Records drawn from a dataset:

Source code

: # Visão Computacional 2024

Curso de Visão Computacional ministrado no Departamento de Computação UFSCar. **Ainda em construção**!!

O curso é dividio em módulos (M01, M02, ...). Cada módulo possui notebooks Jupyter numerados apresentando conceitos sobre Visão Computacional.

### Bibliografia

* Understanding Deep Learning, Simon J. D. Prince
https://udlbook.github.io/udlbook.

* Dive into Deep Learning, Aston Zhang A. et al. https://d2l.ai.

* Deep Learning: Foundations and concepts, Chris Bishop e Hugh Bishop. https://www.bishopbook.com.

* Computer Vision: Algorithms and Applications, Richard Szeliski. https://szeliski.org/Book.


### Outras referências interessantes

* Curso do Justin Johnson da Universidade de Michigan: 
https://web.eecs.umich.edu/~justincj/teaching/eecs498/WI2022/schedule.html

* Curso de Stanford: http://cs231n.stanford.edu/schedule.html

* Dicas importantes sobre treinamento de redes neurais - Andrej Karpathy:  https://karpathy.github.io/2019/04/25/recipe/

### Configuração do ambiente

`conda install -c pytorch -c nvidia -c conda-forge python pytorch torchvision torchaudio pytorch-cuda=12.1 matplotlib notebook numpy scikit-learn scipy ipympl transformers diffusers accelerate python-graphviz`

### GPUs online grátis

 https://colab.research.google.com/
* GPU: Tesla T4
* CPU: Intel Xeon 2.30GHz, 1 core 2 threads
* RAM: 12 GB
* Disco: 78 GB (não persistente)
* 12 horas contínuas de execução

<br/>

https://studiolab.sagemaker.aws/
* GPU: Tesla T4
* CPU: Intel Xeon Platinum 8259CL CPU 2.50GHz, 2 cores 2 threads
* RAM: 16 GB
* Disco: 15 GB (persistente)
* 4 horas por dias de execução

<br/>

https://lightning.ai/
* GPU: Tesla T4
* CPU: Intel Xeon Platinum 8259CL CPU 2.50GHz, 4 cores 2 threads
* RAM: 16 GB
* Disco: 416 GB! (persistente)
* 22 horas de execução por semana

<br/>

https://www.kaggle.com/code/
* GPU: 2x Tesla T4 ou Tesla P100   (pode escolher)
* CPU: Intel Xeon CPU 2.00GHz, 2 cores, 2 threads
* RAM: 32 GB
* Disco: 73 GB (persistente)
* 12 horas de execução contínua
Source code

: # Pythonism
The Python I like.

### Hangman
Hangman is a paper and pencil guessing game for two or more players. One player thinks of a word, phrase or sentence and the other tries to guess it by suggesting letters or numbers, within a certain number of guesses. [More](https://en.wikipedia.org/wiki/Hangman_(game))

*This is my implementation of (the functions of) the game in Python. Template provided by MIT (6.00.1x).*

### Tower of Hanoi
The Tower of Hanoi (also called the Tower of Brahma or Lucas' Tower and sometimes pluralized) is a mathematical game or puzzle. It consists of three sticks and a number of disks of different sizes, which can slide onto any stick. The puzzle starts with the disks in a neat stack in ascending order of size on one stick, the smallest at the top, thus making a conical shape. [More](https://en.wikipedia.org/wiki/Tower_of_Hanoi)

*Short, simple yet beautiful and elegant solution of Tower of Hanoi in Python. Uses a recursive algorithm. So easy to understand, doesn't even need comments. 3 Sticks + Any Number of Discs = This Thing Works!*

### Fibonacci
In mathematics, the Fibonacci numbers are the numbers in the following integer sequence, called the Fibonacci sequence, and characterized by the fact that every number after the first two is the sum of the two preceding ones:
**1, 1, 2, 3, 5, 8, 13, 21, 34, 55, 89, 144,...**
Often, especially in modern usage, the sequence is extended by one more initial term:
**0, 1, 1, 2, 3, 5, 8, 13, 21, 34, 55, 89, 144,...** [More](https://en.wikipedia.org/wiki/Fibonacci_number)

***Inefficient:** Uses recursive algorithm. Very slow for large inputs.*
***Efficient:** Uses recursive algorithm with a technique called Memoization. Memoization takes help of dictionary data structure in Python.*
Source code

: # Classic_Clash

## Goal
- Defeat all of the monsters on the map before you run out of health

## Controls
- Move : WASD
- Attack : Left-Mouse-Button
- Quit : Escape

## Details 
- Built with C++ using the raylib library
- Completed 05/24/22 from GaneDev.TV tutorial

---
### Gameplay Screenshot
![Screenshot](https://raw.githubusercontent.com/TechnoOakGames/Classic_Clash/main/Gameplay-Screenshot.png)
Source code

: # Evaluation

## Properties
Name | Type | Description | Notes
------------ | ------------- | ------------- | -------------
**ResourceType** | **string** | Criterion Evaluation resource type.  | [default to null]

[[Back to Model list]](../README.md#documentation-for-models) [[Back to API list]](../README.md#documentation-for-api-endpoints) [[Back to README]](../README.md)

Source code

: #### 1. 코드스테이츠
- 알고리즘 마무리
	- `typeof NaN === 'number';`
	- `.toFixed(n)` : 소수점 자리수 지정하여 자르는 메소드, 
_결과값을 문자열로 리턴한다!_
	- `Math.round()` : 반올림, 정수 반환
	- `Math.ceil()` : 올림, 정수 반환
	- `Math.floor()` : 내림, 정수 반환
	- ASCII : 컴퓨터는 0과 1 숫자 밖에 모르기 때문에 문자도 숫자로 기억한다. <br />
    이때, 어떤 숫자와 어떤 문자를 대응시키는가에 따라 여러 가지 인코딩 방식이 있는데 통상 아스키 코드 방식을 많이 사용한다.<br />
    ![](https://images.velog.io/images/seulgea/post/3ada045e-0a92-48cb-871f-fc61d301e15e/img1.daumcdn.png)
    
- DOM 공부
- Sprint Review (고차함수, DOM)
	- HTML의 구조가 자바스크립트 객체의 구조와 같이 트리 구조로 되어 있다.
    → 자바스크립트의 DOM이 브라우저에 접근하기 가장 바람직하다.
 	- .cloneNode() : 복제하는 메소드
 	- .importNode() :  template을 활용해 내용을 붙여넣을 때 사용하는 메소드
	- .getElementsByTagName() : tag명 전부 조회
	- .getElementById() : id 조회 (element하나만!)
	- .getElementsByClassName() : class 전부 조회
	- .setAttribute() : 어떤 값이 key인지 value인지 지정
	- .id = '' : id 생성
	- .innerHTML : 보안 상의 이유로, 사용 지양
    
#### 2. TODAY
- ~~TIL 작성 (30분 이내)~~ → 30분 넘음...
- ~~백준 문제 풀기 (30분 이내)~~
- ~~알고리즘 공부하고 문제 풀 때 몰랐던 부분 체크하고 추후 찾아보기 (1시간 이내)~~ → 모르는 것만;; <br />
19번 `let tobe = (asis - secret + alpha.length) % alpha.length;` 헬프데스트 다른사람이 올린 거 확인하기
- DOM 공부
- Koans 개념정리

...

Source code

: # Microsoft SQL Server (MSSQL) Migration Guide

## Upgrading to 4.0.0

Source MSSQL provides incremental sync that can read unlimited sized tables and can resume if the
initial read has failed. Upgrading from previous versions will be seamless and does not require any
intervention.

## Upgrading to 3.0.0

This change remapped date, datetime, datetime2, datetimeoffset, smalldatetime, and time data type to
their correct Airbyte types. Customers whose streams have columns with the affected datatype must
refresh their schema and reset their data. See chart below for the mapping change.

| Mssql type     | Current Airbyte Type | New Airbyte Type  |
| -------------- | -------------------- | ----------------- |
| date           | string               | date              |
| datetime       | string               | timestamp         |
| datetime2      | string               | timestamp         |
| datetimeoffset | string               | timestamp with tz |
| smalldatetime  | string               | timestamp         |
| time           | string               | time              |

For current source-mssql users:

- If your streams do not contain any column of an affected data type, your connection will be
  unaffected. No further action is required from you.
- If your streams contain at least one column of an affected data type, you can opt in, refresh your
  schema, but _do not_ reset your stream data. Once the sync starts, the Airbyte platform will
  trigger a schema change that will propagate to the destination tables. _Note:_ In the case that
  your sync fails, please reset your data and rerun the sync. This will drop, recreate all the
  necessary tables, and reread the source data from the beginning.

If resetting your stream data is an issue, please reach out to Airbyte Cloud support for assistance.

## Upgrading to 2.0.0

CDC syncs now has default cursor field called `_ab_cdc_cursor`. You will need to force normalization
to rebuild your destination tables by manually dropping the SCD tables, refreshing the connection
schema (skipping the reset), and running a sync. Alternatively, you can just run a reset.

= Work order =
Return, unchanged, the run of lines above that opens with the line containing "- If your streams contain" and closes with the line containing "schema (skipping the". Include both.

= Result of the task =
- If your streams contain at least one column of an affected data type, you can opt in, refresh your
  schema, but _do not_ reset your stream data. Once the sync starts, the Airbyte platform will
  trigger a schema change that will propagate to the destination tables. _Note:_ In the case that
  your sync fails, please reset your data and rerun the sync. This will drop, recreate all the
  necessary tables, and reread the source data from the beginning.

If resetting your stream data is an issue, please reach out to Airbyte Cloud support for assistance.

## Upgrading to 2.0.0

CDC syncs now has default cursor field called `_ab_cdc_cursor`. You will need to force normalization
to rebuild your destination tables by manually dropping the SCD tables, refreshing the connection
schema (skipping the reset), and running a sync. Alternatively, you can just run a reset.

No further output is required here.